Saturday, February 28, 2004

Who would you rather be President?

IT WAS HERE THAT Roosevelt was irresistible and inimitable. He liked people, almost any people. He liked their company, liked to pick their minds and see what they were thinking, liked to know the details of their lives and their problems.
I know nothing that illustrates the contrast between him and Woodrow Wilson, the previous Democratic President, better than their attitudes toward Henry Ford. I lunched with journalist George Creel one day,who told me the difficulty they had with Wilson in the early days of World War I, getting him to confer with American businessmen to gain their cooperation in the war effort. He refused to see most of them, saying they were specialists who had nothing to teach him with his general problems affecting the whole nation. Finally they prevailed upon him to see Henry Ford, and after the interview, Creel entered and said to the President, "What do you think of Henry Ford?" Wilson impatiently answered, "I think he' is the most comprehensively ignorant man I ever met." He had complete contempt for Ford. Two or three days after that lunch with Creel, I noticed that Ford was President Roosevelt's luncheon guest. I happened to be at the White House that afternoon late and opened the conversation by saying, "Mr. President, I see you had lunch with Henry Ford." "Yes,", he said, "I had a grand time with Uncle Henry." He then described the conversation enthusiastically and with gestures. He said he tried to discuss with Ford the problem of an annual wage for workmen. Roosevelt described how he edged him up to the subject, and when Ford saw what he was leading up to, he would draw back, then he would work him up to it from another angle and Ford would draw back, and he said he spent his whole luncheon hour playing chess with "Uncle Henry, as he called him, trying to get him up to the subject. Roosevelt said, "You know, I never got him to it." But he liked Ford and respected him for the things in which he was able and had none of the contempt that characterized the Wilsonian attitude.'

Robert H. Jackson, That Man: An Insider's Portrait of Franklin D. Roosevelt.

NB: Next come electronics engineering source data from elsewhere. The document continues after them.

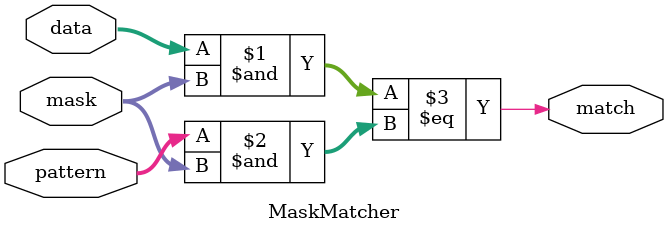
<source format=sv>
module MaskMatcher #(parameter WIDTH=8) (
    input [WIDTH-1:0] data,
    input [WIDTH-1:0] pattern, mask,
    output match
);
assign match = ((data & mask) == (pattern & mask));
endmodule

</source>
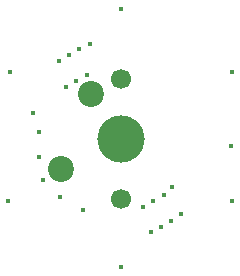
<source format=gbr>
%TF.GenerationSoftware,KiCad,Pcbnew,(6.0.6)*%
%TF.CreationDate,2022-07-10T21:40:21+02:00*%
%TF.ProjectId,GCode_Buttons_Cherry_MX,47436f64-655f-4427-9574-746f6e735f43,rev?*%
%TF.SameCoordinates,Original*%
%TF.FileFunction,Soldermask,Bot*%
%TF.FilePolarity,Negative*%
%FSLAX46Y46*%
G04 Gerber Fmt 4.6, Leading zero omitted, Abs format (unit mm)*
G04 Created by KiCad (PCBNEW (6.0.6)) date 2022-07-10 21:40:21*
%MOMM*%
%LPD*%
G01*
G04 APERTURE LIST*
%ADD10C,1.700000*%
%ADD11C,4.000000*%
%ADD12C,2.200000*%
%ADD13C,0.450000*%
G04 APERTURE END LIST*
D10*
%TO.C,SW1*%
X100000000Y-94920000D03*
X100000000Y-105080000D03*
D11*
X100000000Y-100000000D03*
D12*
X94920000Y-102540000D03*
X97460000Y-96190000D03*
%TD*%
D13*
X103650000Y-104800000D03*
X92550000Y-97800000D03*
X96500000Y-92450000D03*
X109350000Y-100600000D03*
X90650000Y-94350000D03*
X109450000Y-94350000D03*
X100000000Y-110850000D03*
X109450000Y-105300000D03*
X97400000Y-91950000D03*
X100000000Y-89000000D03*
X90500000Y-105300000D03*
X95600000Y-92950000D03*
X102750000Y-105300000D03*
X94850000Y-104950000D03*
X102550000Y-107950000D03*
X93050000Y-99400000D03*
X95400000Y-95600000D03*
X93050000Y-101550000D03*
X94750000Y-93450000D03*
X101900000Y-105800000D03*
X93450000Y-103500000D03*
X103450000Y-107450000D03*
X96250000Y-95100000D03*
X104300000Y-106950000D03*
X96800000Y-106050000D03*
X97150000Y-94600000D03*
X105150000Y-106400000D03*
X104350000Y-104100000D03*
M02*

</source>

New York. Oxford, 2003. p.135.

Thursday, February 12, 2004

To judge by its selection of page one photos, The Financial Times favors the candidacy of John Kerry. Tuesday’s front page bore a large picture of Kerry arriving in Virginia where he is being greeted by an African American porter of a certain age. The two men are shown shaking hands warmly while looking off camera and smiling broadly as if amused by someone performing a stunt or shouting some amiable words of encouragement. I was struck by the impression that here were two grown men celebrating a kind of mature, and not alone politically, knowingness. This is in contrast with the impressions I have harvested of G.W. Bush as a kind of perennial adolescent, swooping onto the stage as if to make a cameo appearance in a college historical pageant. The question is whether a substantial block of the voting citizenship is in itself caught in a kind of adolescence, shaped by the forces of a media that in itself is juvenile. I don’t know how otherwise to account for the “bring it on” mentality that seems to cause a general blindness to the spectacularly evident failings of this administration.

Sunday, January 04, 2004

The LA Times op-ed page today contains a piece by Gary Marcus that is worth the time of anyone at all wanting to know what's meant by the biotech revolution. Marcus' new book on the subject has been well reviewed. (See Amazon.)